Week 2 Reflection Post

The origin of race is not easily explained. It involves looking at when the concept of race was first developed. In lecture, I learned that the concept of race and differences between people was a way to exploit people and continue the patterns of inferiority and superiority. I learned that racialization was first seen with Jews in the fifteen century. I found this to be rather peculiar since Jews are identified through their practice of religion, not their race. The Alhambra Decree was an edict ordering the expulsion of Jews, in other words, obligating people to prove the “purity” of their non-Jewish blood. This is comparable to racial discrimination because it radicalizes differences in religion creating an unchangeable divide between people. Unlike the changing one would have with social or economic class, which is merit based, one cannot simply change their ‘race.’ The concept of race developed in the belief that races are inherently different.
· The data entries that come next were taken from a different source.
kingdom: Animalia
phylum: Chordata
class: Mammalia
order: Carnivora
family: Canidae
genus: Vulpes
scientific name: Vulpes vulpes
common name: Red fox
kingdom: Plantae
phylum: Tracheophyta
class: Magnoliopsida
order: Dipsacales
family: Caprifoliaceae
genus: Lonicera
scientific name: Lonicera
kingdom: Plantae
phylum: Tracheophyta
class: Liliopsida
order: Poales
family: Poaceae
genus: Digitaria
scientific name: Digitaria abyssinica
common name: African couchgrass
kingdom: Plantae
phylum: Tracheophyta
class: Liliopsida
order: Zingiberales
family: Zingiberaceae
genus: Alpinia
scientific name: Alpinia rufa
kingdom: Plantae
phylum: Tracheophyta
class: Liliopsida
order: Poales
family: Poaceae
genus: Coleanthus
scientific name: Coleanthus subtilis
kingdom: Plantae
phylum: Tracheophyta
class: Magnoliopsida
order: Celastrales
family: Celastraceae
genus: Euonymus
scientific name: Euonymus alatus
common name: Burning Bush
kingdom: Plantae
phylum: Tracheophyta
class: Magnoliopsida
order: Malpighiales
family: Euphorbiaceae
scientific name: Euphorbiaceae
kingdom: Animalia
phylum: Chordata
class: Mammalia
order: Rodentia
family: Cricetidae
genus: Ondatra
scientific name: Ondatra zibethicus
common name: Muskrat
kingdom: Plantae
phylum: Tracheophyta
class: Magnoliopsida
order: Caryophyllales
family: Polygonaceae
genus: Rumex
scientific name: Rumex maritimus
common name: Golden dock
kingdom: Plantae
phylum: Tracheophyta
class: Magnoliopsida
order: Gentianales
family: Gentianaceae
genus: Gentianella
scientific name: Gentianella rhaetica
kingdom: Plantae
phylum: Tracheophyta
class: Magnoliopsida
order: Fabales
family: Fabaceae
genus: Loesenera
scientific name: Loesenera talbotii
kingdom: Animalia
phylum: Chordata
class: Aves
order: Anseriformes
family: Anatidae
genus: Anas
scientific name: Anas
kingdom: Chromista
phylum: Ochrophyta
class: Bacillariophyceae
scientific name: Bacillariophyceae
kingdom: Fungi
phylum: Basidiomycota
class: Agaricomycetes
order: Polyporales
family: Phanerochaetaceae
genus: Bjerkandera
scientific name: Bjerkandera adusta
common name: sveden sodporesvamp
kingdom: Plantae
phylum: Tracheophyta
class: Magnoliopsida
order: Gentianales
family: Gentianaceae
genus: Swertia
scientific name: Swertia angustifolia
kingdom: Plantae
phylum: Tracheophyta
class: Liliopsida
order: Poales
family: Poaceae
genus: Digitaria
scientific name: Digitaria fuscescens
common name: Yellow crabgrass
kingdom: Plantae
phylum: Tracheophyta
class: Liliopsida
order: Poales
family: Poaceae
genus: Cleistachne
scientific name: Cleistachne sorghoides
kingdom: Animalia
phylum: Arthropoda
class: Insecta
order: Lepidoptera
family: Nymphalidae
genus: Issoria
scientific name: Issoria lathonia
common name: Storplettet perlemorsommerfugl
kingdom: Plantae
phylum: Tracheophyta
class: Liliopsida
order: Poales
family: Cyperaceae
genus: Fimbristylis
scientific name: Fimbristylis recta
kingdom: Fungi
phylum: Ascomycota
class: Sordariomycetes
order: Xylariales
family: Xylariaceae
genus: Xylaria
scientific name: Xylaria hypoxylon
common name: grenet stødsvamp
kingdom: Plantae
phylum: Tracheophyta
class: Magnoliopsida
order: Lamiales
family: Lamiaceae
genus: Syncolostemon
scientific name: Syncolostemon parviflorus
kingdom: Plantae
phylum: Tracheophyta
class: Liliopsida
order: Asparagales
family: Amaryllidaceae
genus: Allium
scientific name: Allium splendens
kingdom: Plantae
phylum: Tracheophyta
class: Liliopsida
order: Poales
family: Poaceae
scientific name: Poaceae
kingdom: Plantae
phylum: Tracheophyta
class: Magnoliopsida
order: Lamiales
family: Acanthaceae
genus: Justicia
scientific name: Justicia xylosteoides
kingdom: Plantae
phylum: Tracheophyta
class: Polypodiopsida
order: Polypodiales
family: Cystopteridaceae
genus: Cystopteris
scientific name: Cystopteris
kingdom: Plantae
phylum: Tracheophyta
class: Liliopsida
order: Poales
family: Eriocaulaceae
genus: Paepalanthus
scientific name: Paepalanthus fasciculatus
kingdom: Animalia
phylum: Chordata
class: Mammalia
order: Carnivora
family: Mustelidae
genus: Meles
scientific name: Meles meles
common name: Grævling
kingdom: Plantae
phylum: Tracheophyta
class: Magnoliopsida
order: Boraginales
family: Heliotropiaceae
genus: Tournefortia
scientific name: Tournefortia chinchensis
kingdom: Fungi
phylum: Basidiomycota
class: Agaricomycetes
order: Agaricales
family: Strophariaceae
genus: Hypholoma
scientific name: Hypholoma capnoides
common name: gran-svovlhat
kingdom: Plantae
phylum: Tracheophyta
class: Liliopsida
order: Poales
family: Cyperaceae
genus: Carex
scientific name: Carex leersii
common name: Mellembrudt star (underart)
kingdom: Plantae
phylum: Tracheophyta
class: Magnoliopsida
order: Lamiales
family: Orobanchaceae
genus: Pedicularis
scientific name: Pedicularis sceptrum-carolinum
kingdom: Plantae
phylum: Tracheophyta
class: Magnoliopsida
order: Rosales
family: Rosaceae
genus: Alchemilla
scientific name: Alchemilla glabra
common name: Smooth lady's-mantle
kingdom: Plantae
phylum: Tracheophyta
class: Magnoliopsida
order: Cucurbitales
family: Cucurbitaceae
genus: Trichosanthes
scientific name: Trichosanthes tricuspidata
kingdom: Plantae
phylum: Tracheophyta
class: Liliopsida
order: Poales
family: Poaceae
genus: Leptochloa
As our weekly blog reflection, we were asked if “ Modern biological science and the concept of race race grew up hand-in-hand,” and asked if we agreed. I think they grew up hand-in-hand if we define “the concept of race,” as a means to create a superiority complex. If that is the case, then this is exactly how I would describe how the concept of race developed,especially after what was presented in our lecture slides and I believe many scholars would agree. This is most evident when polygenism first emerged and Samuel Morton came out with his findings about the brain capacities among different races. What he failed to do was to make sure what he was measuring was consistent and accurate. In the video he described Africans and Aboringes as having the smallest brain capacity and dubbing them as less intelligent. He didn’t know that the largeness of brain capacity isn’t correlated with intelligence. He also measured women and children’s skulls for some races while using men’s skull for others, which would leave him with an invalid conclusion. Nott’s “Types of Mankind” followed after this release which also helped in the development of the concept of race and modern biological science. Science defined race as something that one could not change and one could only be granted the rights that corresponded to his or her race. 

2 thoughts on “Week 2 Reflection Post

  1. Hello. Your post has really caused me to rethink what my answer was on if I agree with the statement, “Modern biological science and the concept of race grew up hand-in-hand.”. When reading your post I find myself wondering about how you are defining what modern biological science is. I took it to mean the quest to seek agreement from biological science that would prove or disprove the concept of race. As of right now there is no biological proof that there are different races within the human species. The science does not confirm a biological basis for physical traits that would define one “race” versus another.

    • Hi Jennifer,

      I was a bit confused by the question myself. I thought it was asking if biological science and the concept of race grew hand in hand and I believe it did. Whether I agree that the science was correct or if its justifiable way of viewing race is a different question.